(Working data Opens)

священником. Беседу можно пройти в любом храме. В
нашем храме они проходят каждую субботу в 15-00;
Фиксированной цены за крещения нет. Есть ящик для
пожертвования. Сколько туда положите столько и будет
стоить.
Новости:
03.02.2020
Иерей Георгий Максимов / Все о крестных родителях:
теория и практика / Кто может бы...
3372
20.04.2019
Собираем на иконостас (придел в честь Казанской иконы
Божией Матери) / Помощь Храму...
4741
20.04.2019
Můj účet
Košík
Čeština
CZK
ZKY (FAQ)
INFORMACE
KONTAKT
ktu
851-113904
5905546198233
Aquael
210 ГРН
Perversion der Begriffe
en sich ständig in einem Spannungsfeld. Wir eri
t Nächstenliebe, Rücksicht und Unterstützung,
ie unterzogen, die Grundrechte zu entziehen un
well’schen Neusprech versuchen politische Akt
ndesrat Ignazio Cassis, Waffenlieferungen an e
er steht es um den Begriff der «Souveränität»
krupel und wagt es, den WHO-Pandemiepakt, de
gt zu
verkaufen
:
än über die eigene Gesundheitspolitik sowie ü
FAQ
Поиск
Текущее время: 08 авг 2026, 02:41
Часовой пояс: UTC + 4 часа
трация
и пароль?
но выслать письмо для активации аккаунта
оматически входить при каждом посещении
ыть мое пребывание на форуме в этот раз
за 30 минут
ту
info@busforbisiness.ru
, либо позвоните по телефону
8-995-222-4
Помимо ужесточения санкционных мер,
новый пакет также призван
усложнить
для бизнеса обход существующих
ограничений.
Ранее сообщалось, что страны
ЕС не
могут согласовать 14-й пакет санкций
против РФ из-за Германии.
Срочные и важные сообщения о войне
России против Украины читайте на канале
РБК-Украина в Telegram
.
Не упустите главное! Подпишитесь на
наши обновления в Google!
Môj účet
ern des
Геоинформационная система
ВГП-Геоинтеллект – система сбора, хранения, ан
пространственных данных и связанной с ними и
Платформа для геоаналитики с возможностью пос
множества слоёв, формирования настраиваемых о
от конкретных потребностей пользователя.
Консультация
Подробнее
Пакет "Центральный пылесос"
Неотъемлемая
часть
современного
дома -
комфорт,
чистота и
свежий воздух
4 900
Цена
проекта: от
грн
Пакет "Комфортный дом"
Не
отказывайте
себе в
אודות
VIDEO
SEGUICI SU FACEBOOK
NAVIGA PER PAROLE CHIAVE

(Working data Closes)

Give back all of the entries exactly as written.

священником. Беседу можно пройти в любом храме. В
нашем храме они проходят каждую субботу в 15-00;
Фиксированной цены за крещения нет. Есть ящик для
пожертвования. Сколько туда положите столько и будет
стоить.
Новости:
03.02.2020
Иерей Георгий Максимов / Все о крестных родителях:
теория и практика / Кто может бы...
3372
20.04.2019
Собираем на иконостас (придел в честь Казанской иконы
Божией Матери) / Помощь Храму...
4741
20.04.2019
Můj účet
Košík
Čeština
CZK
ZKY (FAQ)
INFORMACE
KONTAKT
ktu
851-113904
5905546198233
Aquael
210 ГРН
Perversion der Begriffe
en sich ständig in einem Spannungsfeld. Wir eri
t Nächstenliebe, Rücksicht und Unterstützung,
ie unterzogen, die Grundrechte zu entziehen un
well’schen Neusprech versuchen politische Akt
ndesrat Ignazio Cassis, Waffenlieferungen an e
er steht es um den Begriff der «Souveränität»
krupel und wagt es, den WHO-Pandemiepakt, de
gt zu
verkaufen
:
än über die eigene Gesundheitspolitik sowie ü
FAQ
Поиск
Текущее время: 08 авг 2026, 02:41
Часовой пояс: UTC + 4 часа
трация
и пароль?
но выслать письмо для активации аккаунта
оматически входить при каждом посещении
ыть мое пребывание на форуме в этот раз
за 30 минут
ту
info@busforbisiness.ru
, либо позвоните по телефону
8-995-222-4
Помимо ужесточения санкционных мер,
новый пакет также призван
усложнить
для бизнеса обход существующих
ограничений.
Ранее сообщалось, что страны
ЕС не
могут согласовать 14-й пакет санкций
против РФ из-за Германии.
Срочные и важные сообщения о войне
России против Украины читайте на канале
РБК-Украина в Telegram
.
Не упустите главное! Подпишитесь на
наши обновления в Google!
Môj účet
ern des
Геоинформационная система
ВГП-Геоинтеллект – система сбора, хранения, ан
пространственных данных и связанной с ними и
Платформа для геоаналитики с возможностью пос
множества слоёв, формирования настраиваемых о
от конкретных потребностей пользователя.
Консультация
Подробнее
Пакет "Центральный пылесос"
Неотъемлемая
часть
современного
дома -
комфорт,
чистота и
свежий воздух
4 900
Цена
проекта: от
грн
Пакет "Комфортный дом"
Не
отказывайте
себе в
אודות
VIDEO
SEGUICI SU FACEBOOK
NAVIGA PER PAROLE CHIAVE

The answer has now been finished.